The latest measures of public attitudes could be critical as the clock ticks down for the Administration and the lame duck Congress to reach a concensus.  Most observers believe the mortgage intrest deduction, one fo the most costly single deductions in the tax code, is on the table for  discussion.

For two years President Obama has sought to limit the value of the deduction for homeowners making more than $250,000 though during the campaign he said he would retain the deduction, as did Governor Romney.  Limiting the deduction for earners, however, raises only about $40 billion over a decade – only 4 percent of the deduction’s total cost to the federal budget .“There are a lot of special-interest loopholes in the tax code, both corporate and personal," said House Speaker John Boehner, R-Ohio recently. "There are all kinds of deductions, some of which make sense, others don't."

Ironically, the debate over the MID is heating up as its cost to federal revenues decline due to the housing depression and the reduction in homeonwership  Revenues fell by almost $71 billion for 2009 compared to 2007, a 14 percent drop, according to the Internal Revenue Service. That trend continued in 2010 as preliminary data showed that lower interest rates, home ownership and home prices curbed use of the tax deduction by 7.2 percent. The use of the mortgage interest deduction peaked at the federal level in 2007 with the tax break showing up on 40.8 million returns. That fell to 36.5 million for 2009, according to the IRS. The amount deducted declined from $491 billion to $421 billion for those tax years.

Perhaps the most surprising survey was sponsared by real estate Web site Zillow, which relies on advertising revenues from real estate brokers.  The survey of mor than 100 leading housing economists and experts found that 10 percent believe the mortgage interest-rate deduction should be thrown out as soon as possible, while 50 percent believe it ought to be phased out over time.  Only 10 percent thought it should remain the way it is, with 30 percent saying that eligibility deserves more restrictions at the very least.

“Although the mortgage interest deduction remains enormously popular with existing and aspiring homeowners, it costs the federal government about $90 billion a year,” Terry Loebs of Pulsenomics LLC the firm that conducted the survey.

The National Low Income Housing Coalition, which opposes  the MID, surveyed 1000 consumers in August but didn’t release the results until October, when it would have more impact on the MID debate.  About 56 percent of respondents said they support replacing the current mortgage interest tax deduction with an alternative that offers the same percentage deduction to all homeowners without taking income into account. The survey found that 63 percent believe tax deductions should only apply to those whose mortgages are $500,000 or less. This idea was set forth by the National Low Income Housing Coalition. In the same survey, 69 percent of respondents said the federal government should offer programs to support affordable rental housing.

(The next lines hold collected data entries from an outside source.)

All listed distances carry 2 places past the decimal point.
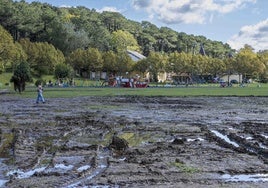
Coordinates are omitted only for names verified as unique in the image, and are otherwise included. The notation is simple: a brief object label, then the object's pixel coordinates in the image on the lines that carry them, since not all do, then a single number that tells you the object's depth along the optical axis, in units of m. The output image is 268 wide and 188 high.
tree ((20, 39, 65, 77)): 99.74
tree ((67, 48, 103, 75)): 110.56
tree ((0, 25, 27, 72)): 79.25
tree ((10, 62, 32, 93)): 49.76
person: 34.71
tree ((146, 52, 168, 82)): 115.00
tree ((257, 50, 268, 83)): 130.62
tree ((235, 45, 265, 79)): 116.81
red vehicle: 80.44
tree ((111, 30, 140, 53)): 149.75
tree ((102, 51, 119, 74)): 113.62
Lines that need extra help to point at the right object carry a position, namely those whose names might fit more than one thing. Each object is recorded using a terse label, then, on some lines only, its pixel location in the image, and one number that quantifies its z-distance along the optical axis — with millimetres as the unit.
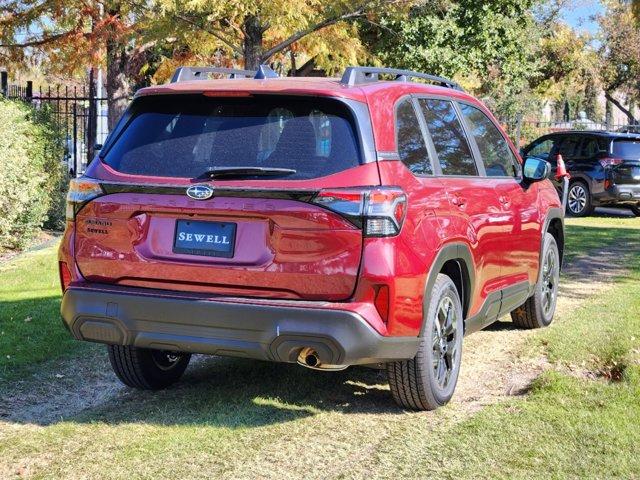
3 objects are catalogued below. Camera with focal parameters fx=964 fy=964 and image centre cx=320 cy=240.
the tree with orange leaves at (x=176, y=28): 15875
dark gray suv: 19578
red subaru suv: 4641
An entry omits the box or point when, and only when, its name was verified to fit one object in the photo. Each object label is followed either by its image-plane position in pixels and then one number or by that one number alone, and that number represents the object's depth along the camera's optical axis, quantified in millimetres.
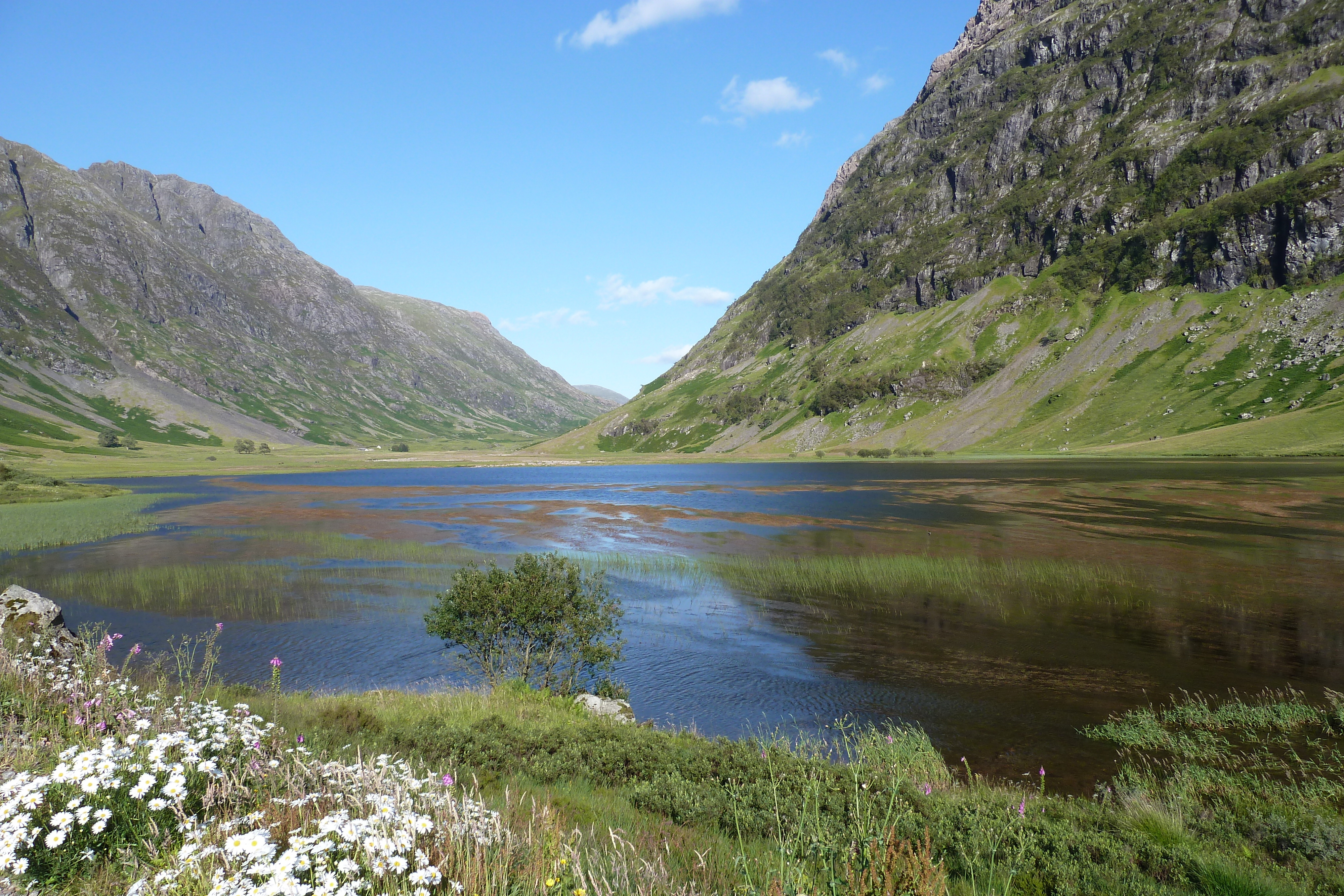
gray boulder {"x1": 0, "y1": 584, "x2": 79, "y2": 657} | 20703
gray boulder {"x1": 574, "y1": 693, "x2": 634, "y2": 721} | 20828
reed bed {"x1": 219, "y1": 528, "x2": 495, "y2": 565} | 56031
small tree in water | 25344
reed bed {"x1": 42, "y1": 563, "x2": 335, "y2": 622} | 39031
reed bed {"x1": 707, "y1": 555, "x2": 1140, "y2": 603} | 40125
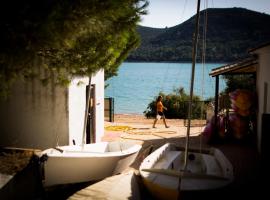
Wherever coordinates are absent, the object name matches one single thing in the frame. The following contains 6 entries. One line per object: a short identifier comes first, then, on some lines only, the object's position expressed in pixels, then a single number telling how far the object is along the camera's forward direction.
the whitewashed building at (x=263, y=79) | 11.66
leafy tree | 5.66
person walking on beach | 18.98
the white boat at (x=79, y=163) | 8.66
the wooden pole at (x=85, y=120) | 9.58
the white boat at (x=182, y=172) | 7.67
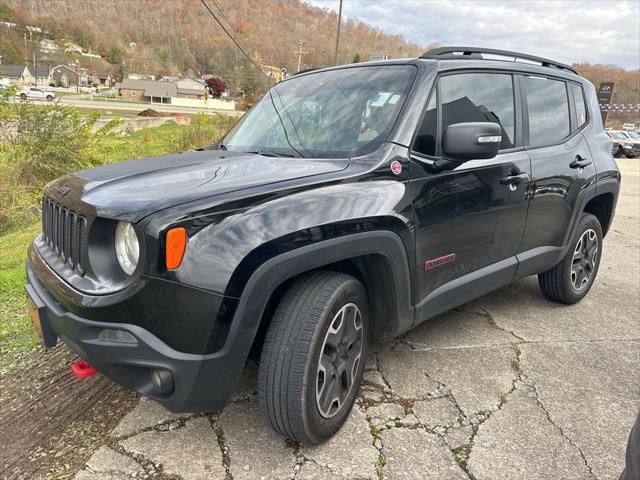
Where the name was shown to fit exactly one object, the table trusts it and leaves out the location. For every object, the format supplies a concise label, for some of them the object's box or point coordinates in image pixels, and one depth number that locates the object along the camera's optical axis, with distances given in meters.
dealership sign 34.59
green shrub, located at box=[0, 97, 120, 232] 7.27
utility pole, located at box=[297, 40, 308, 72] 33.97
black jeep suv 1.76
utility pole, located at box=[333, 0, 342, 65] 20.80
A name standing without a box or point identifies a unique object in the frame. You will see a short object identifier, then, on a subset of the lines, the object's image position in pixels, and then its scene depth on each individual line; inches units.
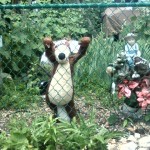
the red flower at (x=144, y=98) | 113.9
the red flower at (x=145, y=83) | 115.0
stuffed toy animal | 109.4
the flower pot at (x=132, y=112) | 120.6
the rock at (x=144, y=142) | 109.4
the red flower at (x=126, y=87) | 115.4
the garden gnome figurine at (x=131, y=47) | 125.9
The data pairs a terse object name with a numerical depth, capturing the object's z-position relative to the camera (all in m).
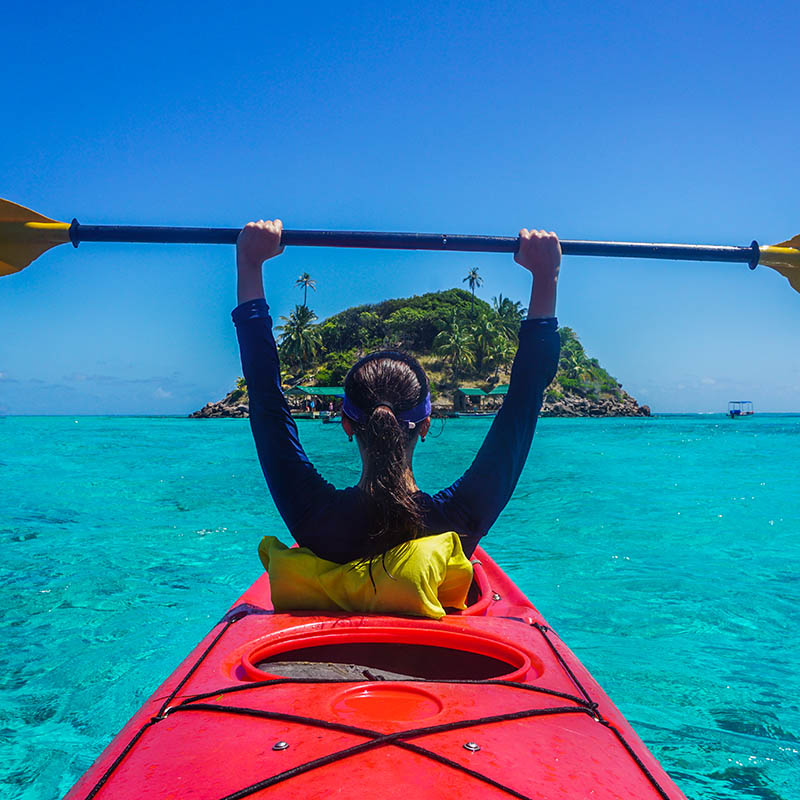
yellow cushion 1.92
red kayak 1.17
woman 1.93
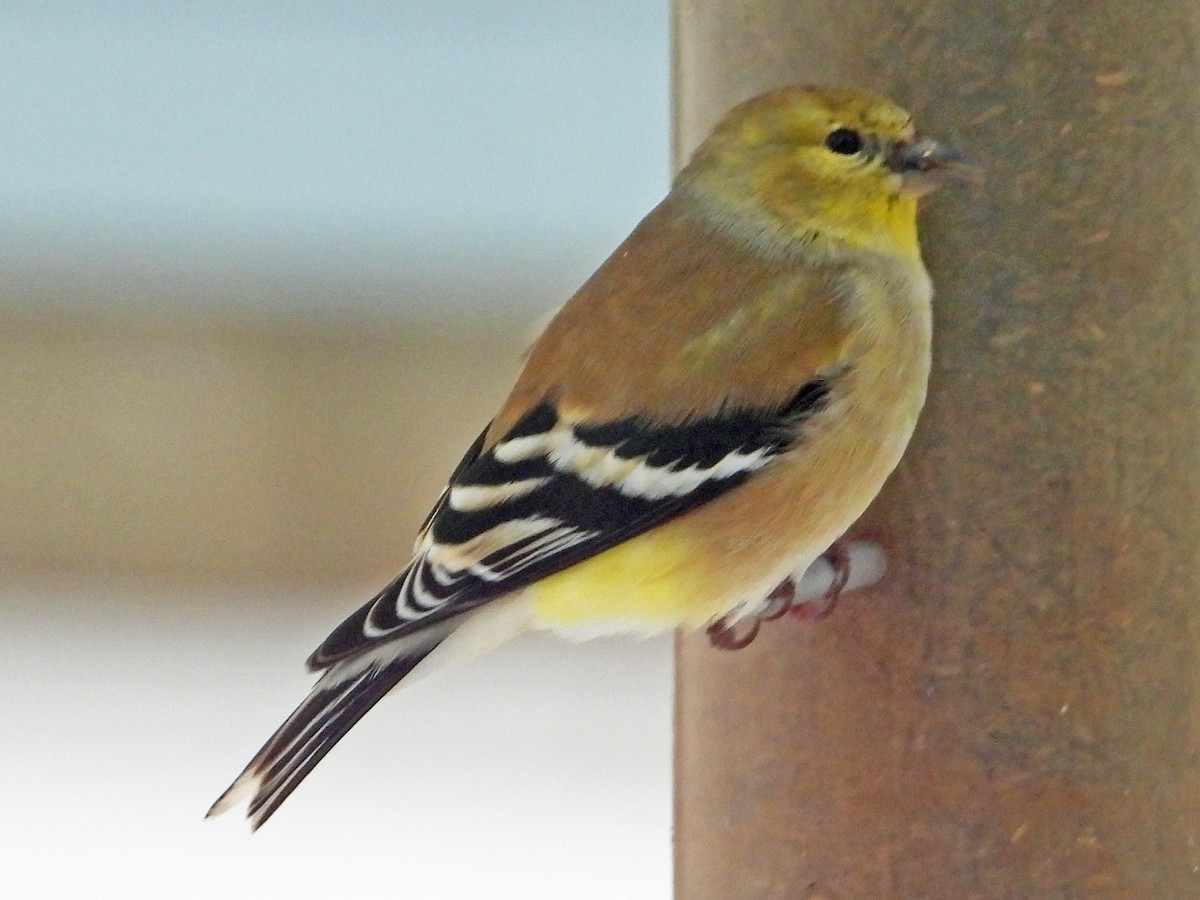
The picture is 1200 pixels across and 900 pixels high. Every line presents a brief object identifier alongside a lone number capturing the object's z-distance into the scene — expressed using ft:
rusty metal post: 7.69
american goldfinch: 7.69
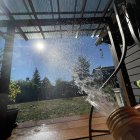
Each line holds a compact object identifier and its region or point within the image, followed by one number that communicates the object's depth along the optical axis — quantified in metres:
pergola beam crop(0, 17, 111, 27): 2.13
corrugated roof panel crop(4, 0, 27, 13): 2.01
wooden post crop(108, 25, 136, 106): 1.80
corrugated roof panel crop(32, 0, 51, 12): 2.04
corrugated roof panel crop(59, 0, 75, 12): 2.08
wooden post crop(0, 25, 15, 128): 1.93
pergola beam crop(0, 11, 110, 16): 2.22
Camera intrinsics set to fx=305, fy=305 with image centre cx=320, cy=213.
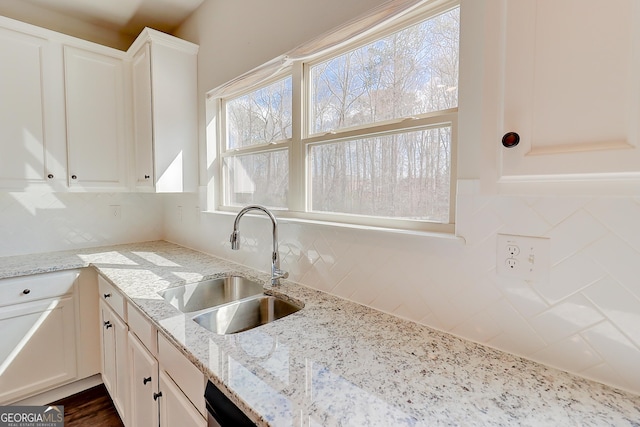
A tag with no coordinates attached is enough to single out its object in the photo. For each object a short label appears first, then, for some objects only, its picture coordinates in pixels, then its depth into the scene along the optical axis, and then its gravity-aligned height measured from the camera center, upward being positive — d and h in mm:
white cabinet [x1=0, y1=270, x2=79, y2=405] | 1767 -817
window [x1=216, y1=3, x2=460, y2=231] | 1103 +314
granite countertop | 638 -445
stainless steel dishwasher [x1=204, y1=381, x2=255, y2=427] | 743 -542
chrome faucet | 1480 -227
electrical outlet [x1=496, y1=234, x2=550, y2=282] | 813 -158
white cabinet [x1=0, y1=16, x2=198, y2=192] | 1894 +597
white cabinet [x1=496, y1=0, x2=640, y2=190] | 477 +191
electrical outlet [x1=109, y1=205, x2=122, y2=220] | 2554 -102
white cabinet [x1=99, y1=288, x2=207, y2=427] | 979 -703
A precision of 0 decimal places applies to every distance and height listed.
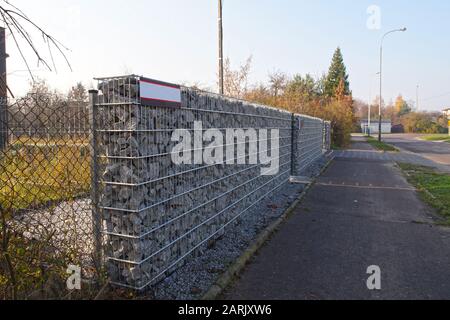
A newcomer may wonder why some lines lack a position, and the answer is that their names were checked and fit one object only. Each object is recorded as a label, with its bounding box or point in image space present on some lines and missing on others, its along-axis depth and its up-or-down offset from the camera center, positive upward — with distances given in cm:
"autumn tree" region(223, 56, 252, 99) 1977 +271
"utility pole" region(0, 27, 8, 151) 262 +24
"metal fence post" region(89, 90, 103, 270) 367 -49
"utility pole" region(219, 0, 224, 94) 1076 +228
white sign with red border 361 +39
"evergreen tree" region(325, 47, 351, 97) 5694 +886
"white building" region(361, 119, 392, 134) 8731 +109
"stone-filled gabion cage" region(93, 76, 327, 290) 357 -55
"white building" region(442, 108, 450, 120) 8981 +450
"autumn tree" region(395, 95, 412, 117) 11562 +749
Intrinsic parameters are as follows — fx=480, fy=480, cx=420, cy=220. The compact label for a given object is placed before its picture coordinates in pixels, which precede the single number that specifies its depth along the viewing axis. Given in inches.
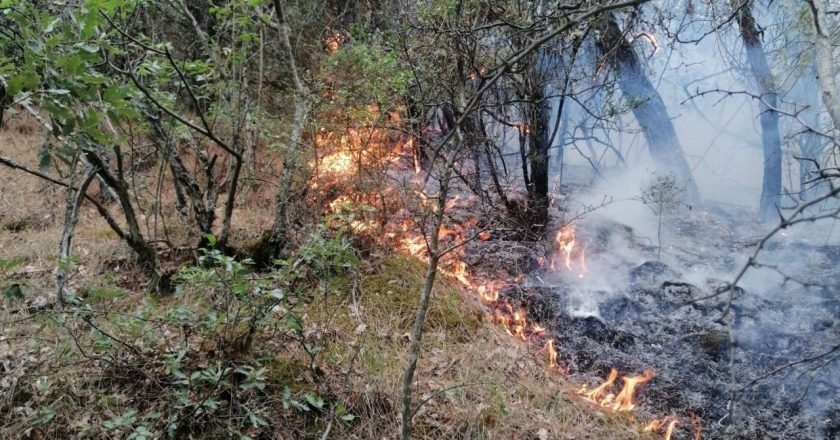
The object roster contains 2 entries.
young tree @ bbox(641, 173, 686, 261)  247.4
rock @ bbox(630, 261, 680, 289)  218.5
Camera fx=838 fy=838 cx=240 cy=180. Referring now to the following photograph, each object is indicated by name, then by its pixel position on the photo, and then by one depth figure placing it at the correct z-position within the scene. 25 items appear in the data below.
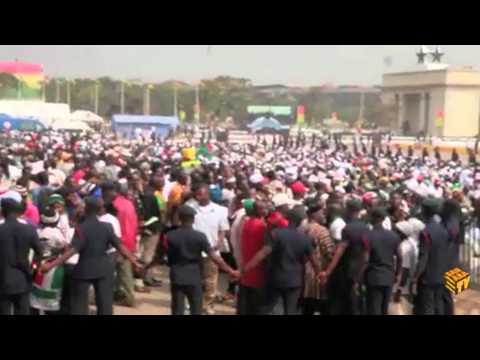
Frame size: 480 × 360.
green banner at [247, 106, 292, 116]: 102.49
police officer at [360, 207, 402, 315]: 7.14
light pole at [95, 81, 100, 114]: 91.62
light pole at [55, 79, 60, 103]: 100.88
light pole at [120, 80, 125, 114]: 87.54
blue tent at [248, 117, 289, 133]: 56.13
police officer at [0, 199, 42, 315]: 6.52
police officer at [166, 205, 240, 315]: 6.80
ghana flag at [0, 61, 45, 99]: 93.31
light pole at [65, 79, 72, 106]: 98.03
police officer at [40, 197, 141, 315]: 6.82
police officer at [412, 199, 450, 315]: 7.34
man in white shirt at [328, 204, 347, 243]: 7.70
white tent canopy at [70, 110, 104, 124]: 56.80
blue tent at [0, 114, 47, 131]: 44.87
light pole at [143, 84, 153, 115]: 87.06
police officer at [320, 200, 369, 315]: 7.20
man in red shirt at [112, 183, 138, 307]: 8.38
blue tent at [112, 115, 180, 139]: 46.06
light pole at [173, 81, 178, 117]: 91.69
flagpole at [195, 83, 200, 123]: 82.50
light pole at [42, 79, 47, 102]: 93.47
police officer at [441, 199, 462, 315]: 7.50
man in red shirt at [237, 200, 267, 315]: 7.30
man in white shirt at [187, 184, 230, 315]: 8.05
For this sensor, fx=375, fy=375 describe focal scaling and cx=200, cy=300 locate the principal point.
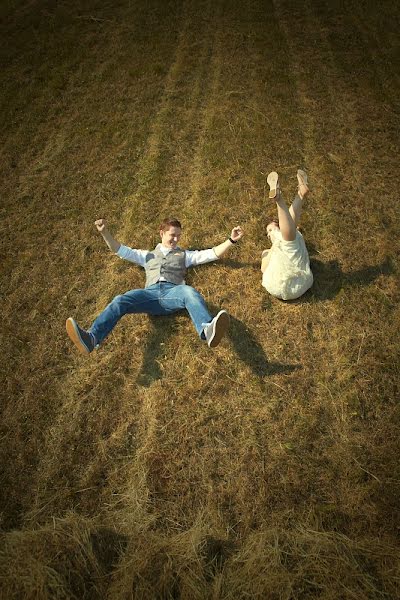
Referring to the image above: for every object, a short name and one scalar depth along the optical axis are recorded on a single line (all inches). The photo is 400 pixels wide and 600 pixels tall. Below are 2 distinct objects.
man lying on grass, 157.1
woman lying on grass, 179.6
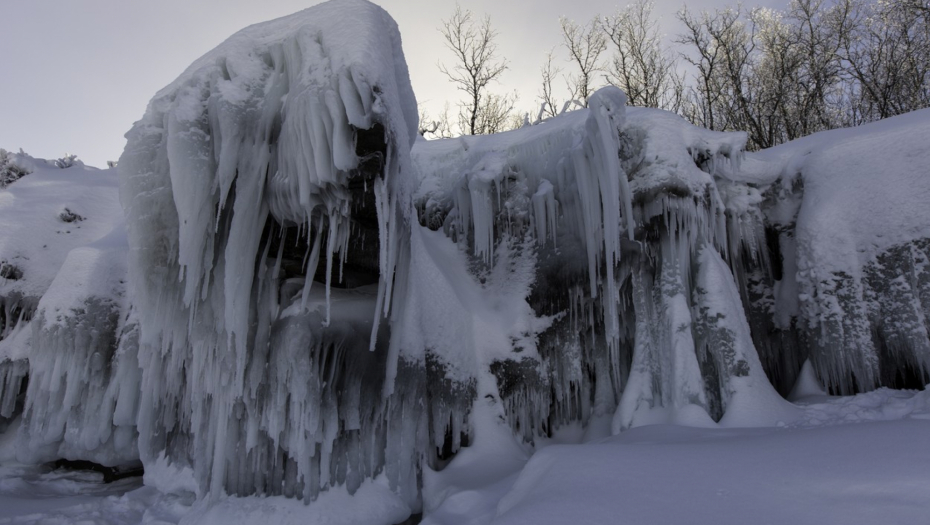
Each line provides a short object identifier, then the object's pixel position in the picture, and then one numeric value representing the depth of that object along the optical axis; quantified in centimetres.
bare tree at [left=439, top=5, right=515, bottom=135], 1544
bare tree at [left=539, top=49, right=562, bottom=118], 1591
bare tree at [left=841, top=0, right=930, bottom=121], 1195
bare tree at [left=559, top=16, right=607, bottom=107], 1578
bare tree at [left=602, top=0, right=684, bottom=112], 1525
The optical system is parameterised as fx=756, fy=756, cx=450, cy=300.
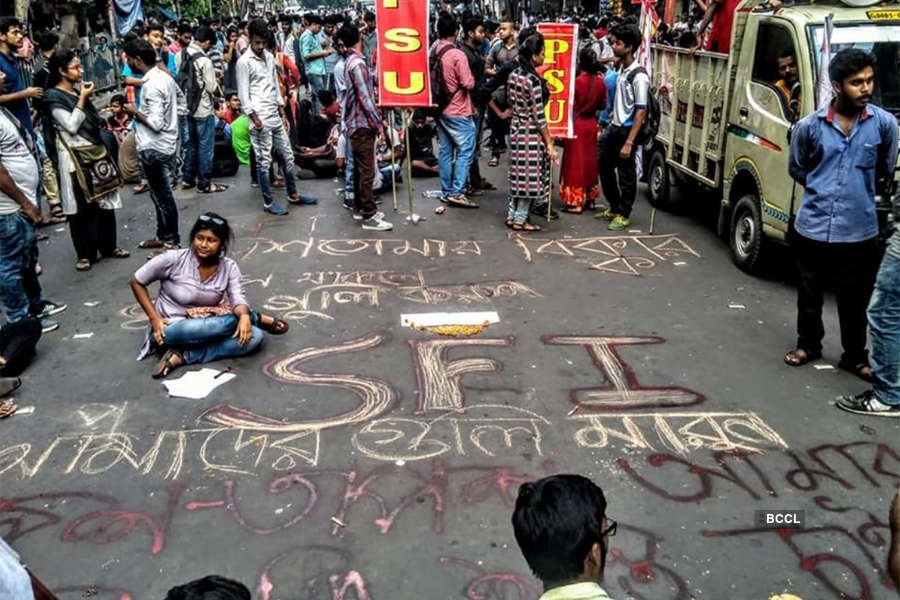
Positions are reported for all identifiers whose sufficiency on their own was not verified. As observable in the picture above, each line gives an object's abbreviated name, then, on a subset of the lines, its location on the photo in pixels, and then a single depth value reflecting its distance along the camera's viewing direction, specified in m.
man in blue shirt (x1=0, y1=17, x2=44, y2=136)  7.06
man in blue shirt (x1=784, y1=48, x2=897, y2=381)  4.26
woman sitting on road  4.79
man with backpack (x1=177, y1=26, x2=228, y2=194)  9.08
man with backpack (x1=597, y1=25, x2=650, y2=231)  7.16
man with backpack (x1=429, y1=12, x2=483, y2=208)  7.98
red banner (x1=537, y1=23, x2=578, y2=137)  7.92
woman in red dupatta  7.97
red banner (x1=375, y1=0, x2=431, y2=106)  7.41
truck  5.65
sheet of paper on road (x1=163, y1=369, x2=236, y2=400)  4.48
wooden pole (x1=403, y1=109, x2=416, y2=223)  7.98
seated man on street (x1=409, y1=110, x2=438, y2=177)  10.23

A much more current survey by the American Institute of Architects, a supporter of the deduction, found that nearly 70 percent of voters oppose repealing the mortgage interest tax deduction to cut the federal deficit. In addition, 71 percent of voters favor extending the tax incentive for making houses and commercial buildings more energy efficient.

The AIA survey, which was conducted Oct. 2 through 4, also found that 64 percent of voters believe the government should invest in energy efficiency if such an investment would result in lower utility bills over the next ten years. Seventy percent of voters surveyed would like to see federal income tax laws changed to allow homeowners to deduct losses when they sell a home for less than they paid for it.

Perhaps the least partisan and most accurate tracking of public sentiment on the issues has been conducted by the Pew Research Center.

In a Pew Center poll released October 12, the public was split over limiting tax deductions for mortgage interest as a way to reduce the national debt: 47 percent approve and 44 percent disapprove of this proposal—a virtual tie since the difference falls within the survey’s margin of error. The results follow a Pew Research Center poll last year, which found that 49 percent of Americans favored reducing the deduction compared with 43 percent who preferred no change.  Taken together,  the two poll make a good case that public support is waning as public concern over the deficit grew during the campaign and now that it is over, the fiscal cliff looms nearer every day. 

Will any of these surveys make a dent on the outcome?  Probably not, but when the time comes for Congress to approve a compromise, members won't have to go far to find welcome cover in a survey, whichever way they vote.